Data extract
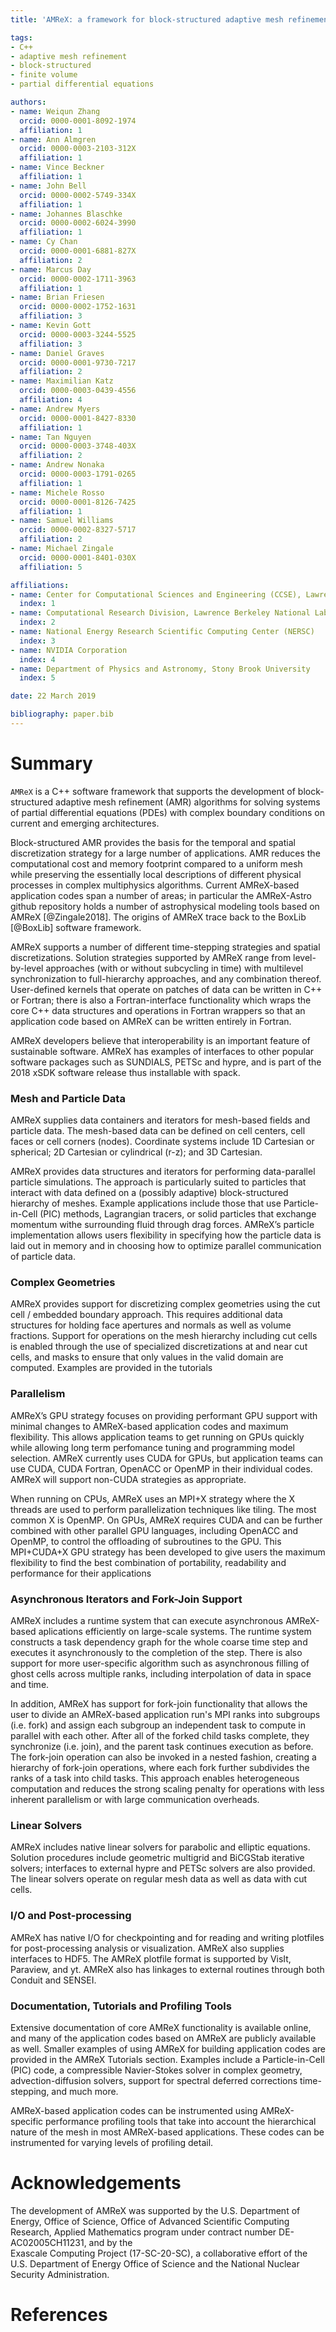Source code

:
 ```yaml
---
title: 'AMReX: a framework for block-structured adaptive mesh refinement (AMR)'

tags:
- C++
- adaptive mesh refinement 
- block-structured
- finite volume
- partial differential equations

authors:
- name: Weiqun Zhang
  orcid: 0000-0001-8092-1974
  affiliation: 1
- name: Ann Almgren
  orcid: 0000-0003-2103-312X
  affiliation: 1
- name: Vince Beckner
  affiliation: 1
- name: John Bell
  orcid: 0000-0002-5749-334X
  affiliation: 1
- name: Johannes Blaschke
  orcid: 0000-0002-6024-3990
  affiliation: 1
- name: Cy Chan
  orcid: 0000-0001-6881-827X
  affiliation: 2
- name: Marcus Day
  orcid: 0000-0002-1711-3963
  affiliation: 1
- name: Brian Friesen
  orcid: 0000-0002-1752-1631
  affiliation: 3
- name: Kevin Gott
  orcid: 0000-0003-3244-5525
  affiliation: 3
- name: Daniel Graves
  orcid: 0000-0001-9730-7217
  affiliation: 2
- name: Maximilian Katz
  orcid: 0000-0003-0439-4556
  affiliation: 4
- name: Andrew Myers
  orcid: 0000-0001-8427-8330
  affiliation: 1
- name: Tan Nguyen
  orcid: 0000-0003-3748-403X
  affiliation: 2
- name: Andrew Nonaka
  orcid: 0000-0003-1791-0265
  affiliation: 1
- name: Michele Rosso
  orcid: 0000-0001-8126-7425
  affiliation: 1
- name: Samuel Williams
  orcid: 0000-0002-8327-5717
  affiliation: 2
- name: Michael Zingale
  orcid: 0000-0001-8401-030X
  affiliation: 5

affiliations:
- name: Center for Computational Sciences and Engineering (CCSE), Lawrence Berkeley National Laboratory
  index: 1
- name: Computational Research Division, Lawrence Berkeley National Laboratory
  index: 2
- name: National Energy Research Scientific Computing Center (NERSC)
  index: 3
- name: NVIDIA Corporation
  index: 4
- name: Department of Physics and Astronomy, Stony Brook University
  index: 5

date: 22 March 2019

bibliography: paper.bib
---
```


# Summary

`AMReX` is a C++ software framework that supports the development of 
block-structured adaptive mesh refinement (AMR) algorithms for solving 
systems of partial differential equations (PDEs) with complex boundary 
conditions on current and emerging architectures.  

Block-structured AMR provides the basis for the temporal and spatial 
discretization strategy for a large number of applications.
AMR reduces the computational cost 
and memory footprint compared to a uniform mesh while preserving the essentially 
local descriptions of different physical processes in complex multiphysics algorithms. 
Current AMReX-based application codes span a number of areas; in particular 
the AMReX-Astro github repository holds a number of astrophysical modeling tools based on AMReX [@Zingale2018].
The origins of AMReX trace back to the BoxLib [@BoxLib] software framework.

AMReX supports a number of different time-stepping strategies
and spatial discretizations.  Solution strategies supported by AMReX range
from level-by-level approaches (with or without subcycling in time) with
multilevel synchronization to full-hierarchy approaches, and any combination thereof.
User-defined kernels that operate 
on patches of data can be written in C++ or Fortran; there is also a Fortran-interface functionality
which wraps the core C++ data structures and operations in Fortran wrappers so that an application
code based on AMReX can be written entirely in Fortran.

AMReX developers believe that interoperability is an important feature of sustainable software.
AMReX has examples of interfaces to other popular software packages such as SUNDIALS,
PETSc and hypre, and is part of the 2018 xSDK software release thus installable with spack.  

### Mesh and Particle Data

AMReX supplies data containers and iterators for mesh-based fields and particle data.
The mesh-based data can be defined on cell centers, cell faces or cell corners (nodes).
Coordinate systems include 1D Cartesian or spherical; 2D Cartesian or cylindrical (r-z); and 3D Cartesian.

AMReX provides data structures and iterators for performing data-parallel particle simulations. 
The approach is particularly suited to particles that interact with data defined on a (possibly adaptive) 
block-structured hierarchy of meshes. Example applications include those that use Particle-in-Cell (PIC) methods, 
Lagrangian tracers, or solid particles that exchange momentum withe surrounding fluid through drag forces.
AMReX’s particle implementation allows users flexibility in specifying how the particle data 
is laid out in memory and in choosing how to optimize parallel communication of particle data. 

### Complex Geometries

AMReX provides support for discretizing complex geometries using the cut cell / embedded boundary 
approach.   This requires additional data structures for holding face apertures and normals as well
as volume fractions.   Support for operations on the mesh hierarchy including cut cells is enabled 
through the use of specialized discretizations at and near cut cells, and masks to ensure that only
values in the valid domain are computed.  Examples are provided in the tutorials

### Parallelism

AMReX’s GPU strategy focuses on providing performant GPU support with 
minimal changes to AMReX-based application codes and maximum flexibility. 
This allows application teams to get running on GPUs quickly while allowing 
long term perfomance tuning and programming model selection. 
AMReX currently uses CUDA for GPUs, but application teams can use CUDA, CUDA Fortran, 
OpenACC or OpenMP in their individual codes.  AMReX will support non-CUDA strategies 
as appropriate.

When running on CPUs, AMReX uses an MPI+X strategy where the X threads are used to perform 
parallelization techniques like tiling. The most common X is OpenMP. On GPUs, AMReX requires CUDA 
and can be further combined with other parallel GPU languages, including OpenACC and OpenMP, 
to control the offloading of subroutines to the GPU. This MPI+CUDA+X GPU strategy has been developed 
to give users the maximum flexibility to find the best combination of portability, 
readability and performance for their applications

### Asynchronous Iterators and Fork-Join Support

AMReX includes a runtime system that can execute asynchronous AMReX-based aplications efficiently
on large-scale systems.  The runtime system constructs a task dependency graph for the 
whole coarse time step and executes it asynchronously to the completion of the step.  There
is also support for more user-specific algorithm such as asynchronous filling of ghost cells
across multiple ranks, including interpolation of data in space and time.

In addition, AMReX has support for fork-join functionality that allows the user to divide an AMReX-based application
run's  MPI ranks into subgroups (i.e. fork) and assign each subgroup an independent task to compute in parallel with each other. 
After all of the forked child tasks complete, they synchronize (i.e. join), and the parent task continues execution as before.
The fork-join operation can also be invoked in a nested fashion, creating a hierarchy of fork-join operations, 
where each fork further subdivides the ranks of a task into child tasks. 
This approach enables heterogeneous computation and reduces the strong scaling penalty for 
operations with less inherent parallelism or with large communication overheads.

### Linear Solvers

AMReX includes native linear solvers for parabolic and elliptic equations.  Solution procedures
include geometric multigrid and BiCGStab iterative solvers; interfaces to external hypre and
PETSc solvers are also provided.   The linear solvers operate on regular mesh data as well 
as data with cut cells.

### I/O and Post-processing

AMReX has native I/O for checkpointing and for reading and writing plotfiles for post-processing
analysis or visualization.   AMReX also supplies interfaces to HDF5.  The AMReX plotfile format
is supported by VisIt, Paraview, and yt.   AMReX also has linkages to external routines through
both Conduit and SENSEI.

### Documentation, Tutorials and Profiling Tools

Extensive documentation of core AMReX functionality is available online, and many of the application
codes based on AMReX are publicly available as well.  Smaller examples of using AMReX for building application codes 
are provided in the AMReX Tutorials section.
Examples include a Particle-in-Cell (PIC) code, a compressible Navier-Stokes solver in complex geometry, 
advection-diffusion solvers,  support for spectral deferred corrections time-stepping, and much more.

AMReX-based application codes can be instrumented using AMReX-specific performance profiling tools that take 
into account the hierarchical nature of the mesh in most AMReX-based applications. 
These codes can be instrumented for varying levels of profiling detail.

# Acknowledgements

The development of AMReX was supported by the
U.S. Department of Energy, Office of Science, 
Office of Advanced Scientific Computing Research, 
Applied Mathematics program under contract number DE-AC02005CH11231,
and by the  
Exascale Computing Project (17-SC-20-SC), a collaborative effort of the 
U.S. Department of Energy Office of Science and the National Nuclear Security Administration.

# References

Problem to solve
Please reproduce the records above exactly and leave any picture behind.

Answer below
Source code

:
 ```yaml
---
title: 'AMReX: a framework for block-structured adaptive mesh refinement (AMR)'

tags:
- C++
- adaptive mesh refinement 
- block-structured
- finite volume
- partial differential equations

authors:
- name: Weiqun Zhang
  orcid: 0000-0001-8092-1974
  affiliation: 1
- name: Ann Almgren
  orcid: 0000-0003-2103-312X
  affiliation: 1
- name: Vince Beckner
  affiliation: 1
- name: John Bell
  orcid: 0000-0002-5749-334X
  affiliation: 1
- name: Johannes Blaschke
  orcid: 0000-0002-6024-3990
  affiliation: 1
- name: Cy Chan
  orcid: 0000-0001-6881-827X
  affiliation: 2
- name: Marcus Day
  orcid: 0000-0002-1711-3963
  affiliation: 1
- name: Brian Friesen
  orcid: 0000-0002-1752-1631
  affiliation: 3
- name: Kevin Gott
  orcid: 0000-0003-3244-5525
  affiliation: 3
- name: Daniel Graves
  orcid: 0000-0001-9730-7217
  affiliation: 2
- name: Maximilian Katz
  orcid: 0000-0003-0439-4556
  affiliation: 4
- name: Andrew Myers
  orcid: 0000-0001-8427-8330
  affiliation: 1
- name: Tan Nguyen
  orcid: 0000-0003-3748-403X
  affiliation: 2
- name: Andrew Nonaka
  orcid: 0000-0003-1791-0265
  affiliation: 1
- name: Michele Rosso
  orcid: 0000-0001-8126-7425
  affiliation: 1
- name: Samuel Williams
  orcid: 0000-0002-8327-5717
  affiliation: 2
- name: Michael Zingale
  orcid: 0000-0001-8401-030X
  affiliation: 5

affiliations:
- name: Center for Computational Sciences and Engineering (CCSE), Lawrence Berkeley National Laboratory
  index: 1
- name: Computational Research Division, Lawrence Berkeley National Laboratory
  index: 2
- name: National Energy Research Scientific Computing Center (NERSC)
  index: 3
- name: NVIDIA Corporation
  index: 4
- name: Department of Physics and Astronomy, Stony Brook University
  index: 5

date: 22 March 2019

bibliography: paper.bib
---
```


# Summary

`AMReX` is a C++ software framework that supports the development of 
block-structured adaptive mesh refinement (AMR) algorithms for solving 
systems of partial differential equations (PDEs) with complex boundary 
conditions on current and emerging architectures.  

Block-structured AMR provides the basis for the temporal and spatial 
discretization strategy for a large number of applications.
AMR reduces the computational cost 
and memory footprint compared to a uniform mesh while preserving the essentially 
local descriptions of different physical processes in complex multiphysics algorithms. 
Current AMReX-based application codes span a number of areas; in particular 
the AMReX-Astro github repository holds a number of astrophysical modeling tools based on AMReX [@Zingale2018].
The origins of AMReX trace back to the BoxLib [@BoxLib] software framework.

AMReX supports a number of different time-stepping strategies
and spatial discretizations.  Solution strategies supported by AMReX range
from level-by-level approaches (with or without subcycling in time) with
multilevel synchronization to full-hierarchy approaches, and any combination thereof.
User-defined kernels that operate 
on patches of data can be written in C++ or Fortran; there is also a Fortran-interface functionality
which wraps the core C++ data structures and operations in Fortran wrappers so that an application
code based on AMReX can be written entirely in Fortran.

AMReX developers believe that interoperability is an important feature of sustainable software.
AMReX has examples of interfaces to other popular software packages such as SUNDIALS,
PETSc and hypre, and is part of the 2018 xSDK software release thus installable with spack.  

### Mesh and Particle Data

AMReX supplies data containers and iterators for mesh-based fields and particle data.
The mesh-based data can be defined on cell centers, cell faces or cell corners (nodes).
Coordinate systems include 1D Cartesian or spherical; 2D Cartesian or cylindrical (r-z); and 3D Cartesian.

AMReX provides data structures and iterators for performing data-parallel particle simulations. 
The approach is particularly suited to particles that interact with data defined on a (possibly adaptive) 
block-structured hierarchy of meshes. Example applications include those that use Particle-in-Cell (PIC) methods, 
Lagrangian tracers, or solid particles that exchange momentum withe surrounding fluid through drag forces.
AMReX’s particle implementation allows users flexibility in specifying how the particle data 
is laid out in memory and in choosing how to optimize parallel communication of particle data. 

### Complex Geometries

AMReX provides support for discretizing complex geometries using the cut cell / embedded boundary 
approach.   This requires additional data structures for holding face apertures and normals as well
as volume fractions.   Support for operations on the mesh hierarchy including cut cells is enabled 
through the use of specialized discretizations at and near cut cells, and masks to ensure that only
values in the valid domain are computed.  Examples are provided in the tutorials

### Parallelism

AMReX’s GPU strategy focuses on providing performant GPU support with 
minimal changes to AMReX-based application codes and maximum flexibility. 
This allows application teams to get running on GPUs quickly while allowing 
long term perfomance tuning and programming model selection. 
AMReX currently uses CUDA for GPUs, but application teams can use CUDA, CUDA Fortran, 
OpenACC or OpenMP in their individual codes.  AMReX will support non-CUDA strategies 
as appropriate.

When running on CPUs, AMReX uses an MPI+X strategy where the X threads are used to perform 
parallelization techniques like tiling. The most common X is OpenMP. On GPUs, AMReX requires CUDA 
and can be further combined with other parallel GPU languages, including OpenACC and OpenMP, 
to control the offloading of subroutines to the GPU. This MPI+CUDA+X GPU strategy has been developed 
to give users the maximum flexibility to find the best combination of portability, 
readability and performance for their applications

### Asynchronous Iterators and Fork-Join Support

AMReX includes a runtime system that can execute asynchronous AMReX-based aplications efficiently
on large-scale systems.  The runtime system constructs a task dependency graph for the 
whole coarse time step and executes it asynchronously to the completion of the step.  There
is also support for more user-specific algorithm such as asynchronous filling of ghost cells
across multiple ranks, including interpolation of data in space and time.

In addition, AMReX has support for fork-join functionality that allows the user to divide an AMReX-based application
run's  MPI ranks into subgroups (i.e. fork) and assign each subgroup an independent task to compute in parallel with each other. 
After all of the forked child tasks complete, they synchronize (i.e. join), and the parent task continues execution as before.
The fork-join operation can also be invoked in a nested fashion, creating a hierarchy of fork-join operations, 
where each fork further subdivides the ranks of a task into child tasks. 
This approach enables heterogeneous computation and reduces the strong scaling penalty for 
operations with less inherent parallelism or with large communication overheads.

### Linear Solvers

AMReX includes native linear solvers for parabolic and elliptic equations.  Solution procedures
include geometric multigrid and BiCGStab iterative solvers; interfaces to external hypre and
PETSc solvers are also provided.   The linear solvers operate on regular mesh data as well 
as data with cut cells.

### I/O and Post-processing

AMReX has native I/O for checkpointing and for reading and writing plotfiles for post-processing
analysis or visualization.   AMReX also supplies interfaces to HDF5.  The AMReX plotfile format
is supported by VisIt, Paraview, and yt.   AMReX also has linkages to external routines through
both Conduit and SENSEI.

### Documentation, Tutorials and Profiling Tools

Extensive documentation of core AMReX functionality is available online, and many of the application
codes based on AMReX are publicly available as well.  Smaller examples of using AMReX for building application codes 
are provided in the AMReX Tutorials section.
Examples include a Particle-in-Cell (PIC) code, a compressible Navier-Stokes solver in complex geometry, 
advection-diffusion solvers,  support for spectral deferred corrections time-stepping, and much more.

AMReX-based application codes can be instrumented using AMReX-specific performance profiling tools that take 
into account the hierarchical nature of the mesh in most AMReX-based applications. 
These codes can be instrumented for varying levels of profiling detail.

# Acknowledgements

The development of AMReX was supported by the
U.S. Department of Energy, Office of Science, 
Office of Advanced Scientific Computing Research, 
Applied Mathematics program under contract number DE-AC02005CH11231,
and by the  
Exascale Computing Project (17-SC-20-SC), a collaborative effort of the 
U.S. Department of Energy Office of Science and the National Nuclear Security Administration.

# References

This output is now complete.